Cortisone reductase deficiency (CRD) is a disorder in which there is a failure to regenerate the active glucocorticoid cortisol from cortisone via the enzyme 11-beta-hydroxysteroid dehydrogenase, encoded by the HSD11B1 gene. Purified 11-beta-HSD acts readily as a dehydrogenase, inactivating cortisol to cortisone; however, in the presence of a high NADPH/NADP+ ratio, generated in vivo through the activity of microsomal hexose-6-phosphate dehydrogenase (H6PD; 138090), 11-beta-HSD switches to ketoreductase activity and generates active glucocorticoid. Lack of cortisol regeneration stimulates ACTH-mediated adrenal hyperandrogenism, with males manifesting in early life with precocious pseudopuberty and females presenting later with hirsutism, oligomenorrhea, and infertility. Biochemically, CRD is diagnosed through the assessment of urinary cortisol and cortisone metabolites and consists of measuring the ratio of tetrahydrocortisol (THF) plus 5-alpha-THF to tetrahydrocortisone (THE), which in CRD patients is typically less than 0.1 (reference range, 0.7 to 1.2) (summary by Lawson et al., 2011).

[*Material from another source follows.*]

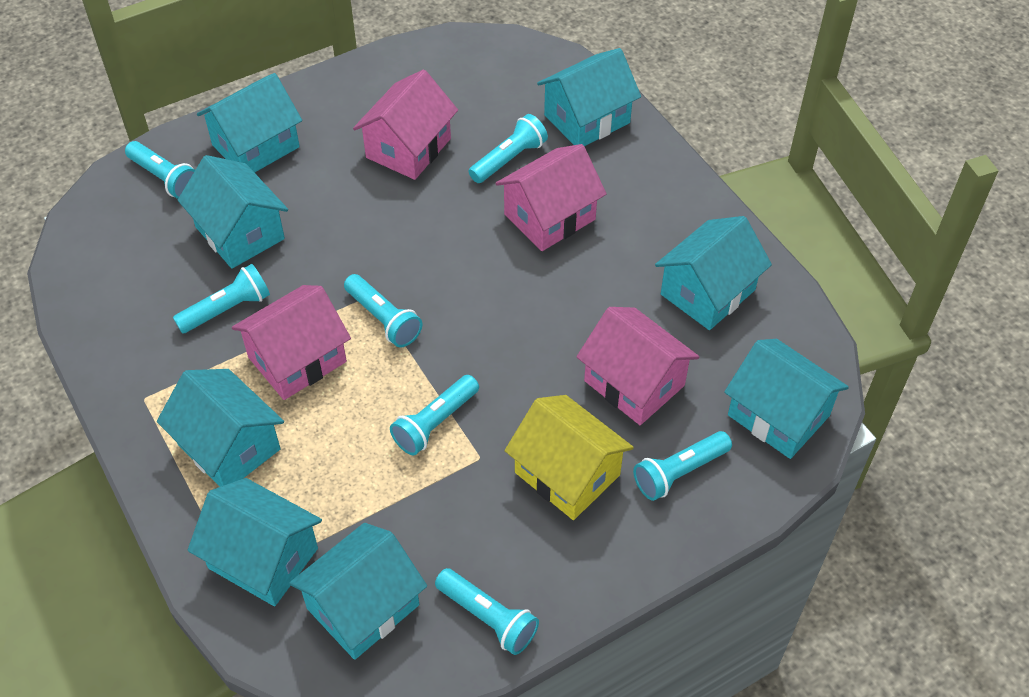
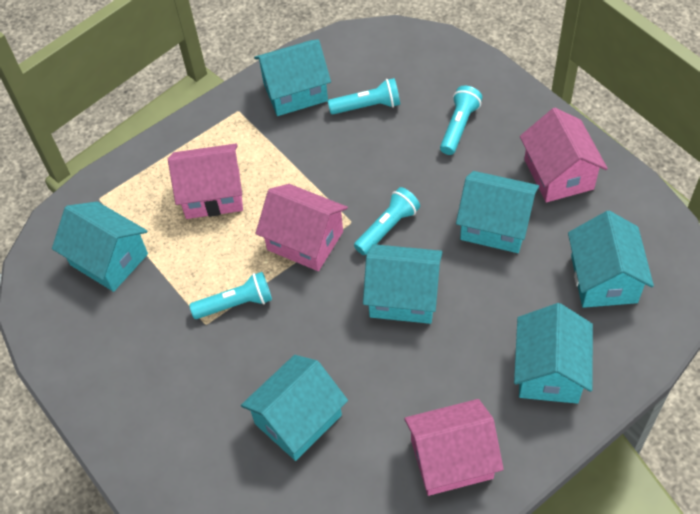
turquoise flashlight: [125,141,195,199] [173,264,270,333] [344,274,422,348] [390,375,479,455] [435,568,539,655] [469,114,548,183] [633,431,732,501] = 7 -> [189,272,272,319] [328,78,400,114] [354,187,420,255] [440,86,482,155] = 4
turquoise house: [157,369,284,487] [178,155,288,269] [188,478,322,606] [197,73,302,173] [289,523,427,660] [537,48,641,146] [655,216,772,330] [724,339,849,459] = 8 -> [52,202,148,292] [241,355,348,461] [254,39,331,116] [363,244,443,324] [456,171,539,253] [514,303,593,404] [568,211,654,308] = 7
yellow house: [505,395,634,520] = 1 -> none = 0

For a discussion of genetic heterogeneity of cortisone reductase deficiency, see CORTRD1 (604931).

Clinical Features

Lawson et al. (2011) studied 2 unrelated boys who presented at 8 years and 13 years of age, respectively, with hyperandrogenism and premature pseudopuberty with biochemical features of cortisone reductase deficiency. The 8-year-old boy had premature pubarche and advanced bone age, whereas the 13-year-old boy had recent-onset obesity with clinical signs suggestive of insulin resistance (acanthosis nigricans) and hyperandrogenemia. Measurement of urinary cortisone and cortisol metabolites revealed abnormally low THF plus 5-alpha-THF/THE ratios in both patients; the cortols-to-cortolone ratio, which reflects the secondary metabolism of cortisol and cortisone, was also low compared to age- and sex-specific reference values. Absolute levels of cortisol metabolites were low to normal, but those of cortisone metabolites were very high, consistent with a blockage in 11-beta-HSD1 (HSD11B1; 600713)-mediated cortisone-to-cortisol conversion. Analysis of family members revealed that both boys' mothers had urine biochemistry identical to those of their offspring, whereas the fathers had normal values. Calculated cortisol secretion rates, based on summation of all cortisol and cortisone metabolites, appeared to be increased in the boys and their mothers, but levels for the fathers were within the reference range. Androgen metabolite excretion levels were markedly elevated in both boys and were in the upper range of normal or higher in their mothers, whereas excretion in the fathers was normal.

Molecular Genetics

In 2 young boys with a mild form of cortisone reductase deficiency, in whom no mutations were detected in the H6PD gene (138090), Lawson et al. (2011) identified heterozygosity for different missense mutations in the HSD11B1 gene (600713.0002 and 600713.0003). The mutations were inherited from their mothers, who had similar biochemical profiles.